Swipe at Musial’s reputation truly pathetic

April 5, 2011
By admin

I was in St. Louis last week trying to play a little golf in a spring that looks like it’s slated to arrive in Wisconsin around the time that the NBA Finals wrap up, which is to say in June. Late spring aside, I was startled to hear on the local news that a sportswriter had taken a big-time swipe at Stan Musial in an online piece that seemed to defy imagination. Finding something derogatory to write about the 90-year-old Musial would obviously be a Herculean task, and I was more than a little curious to see what it was, though still doubtful that it had any chance of being legitimate.

Murray Chass, a former New York Times staffer, had produced a blog that implied that the Hall of Famer wasn’t worthy of the Presidential Medal of Freedom that had been bestowed a few weeks previously. Naturally, I made my way to the hotel’s business center and went online to see what Mr. Chass was up to. (Using the courtesy title like that is a sardonic nod to his former employer, The New York Times. Mr. Hussein or Mr. Pol Pot always sounded pretty goofy to me.)
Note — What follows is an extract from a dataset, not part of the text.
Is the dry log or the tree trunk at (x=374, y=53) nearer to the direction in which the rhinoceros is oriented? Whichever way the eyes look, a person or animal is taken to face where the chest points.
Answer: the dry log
I’m not going to show the blog site here because, honestly, it’s not worth making the cyber trip, and besides, blogging something so outrageous was clearly intended to drive traffic to his site and I don’t think I will directly take part in that. The only reason I looked it up was because I figured I would likely write about it myself and I owed that much to Chass to at least have read his piece. I imagine there are now quite a few others who feel they owe something to him as well, though in this case I am not talking about anything so polite as journalistic courtesy.

But journalism is really the casualty here, since the piece itself is a pretty thin gruel designed to take a jab at one of the most beloved figures on the national sporting stage. When I first heard about the Chass flap while driving to a St. Louis area golf course, I thought it was an April Fool’s gag, though had it been such it would have been extremely ham-handed even at that modest aspiration.

Ultimately, what it seems like is the pathetic sleight-of-hand of a once highly-respected sportswriter who now seemingly has unceremoniously tossed a life’s work over the side in a squalid attempt to return to a larger stage by any means available. The Musial bashing takes the form of extrapolating a tag of racism from a well-known visit to a St. Louis restaurant by his former teammate Curt Flood a couple of years after Musial had retired. Musial had lent his name to the restaurant, and Flood was denied admittance, with the details differing in a couple of accounts. After nearly a half century, the incident was hardly news by any stretch of the imagination. The rest of Chass’s argument for Musial being something decidedly less than “The Man” off the field apparently relied on the similarly thin reed of an alleged Musial coziness to management in the earliest years of Major League Baseball players’ unionizing efforts in the 1950s and early 1960s.

Though I understood why fans were outraged in the St. Louis area, I didn’t see as much about the story in the national media as I expected, and after a few days I’ve come to the conclusion that the charges are so preposterous and on such shaky journalistic grounds that few want to take part in giving them wider dissemination.

I’m fairly confident that only one person ended up taking a hit to his public persona here, and it wasn’t Stan Musial.
T.S. O’Connell

(The ersatz 1957 Topps Stan Musial card pictured here was created by Keith Conforti.)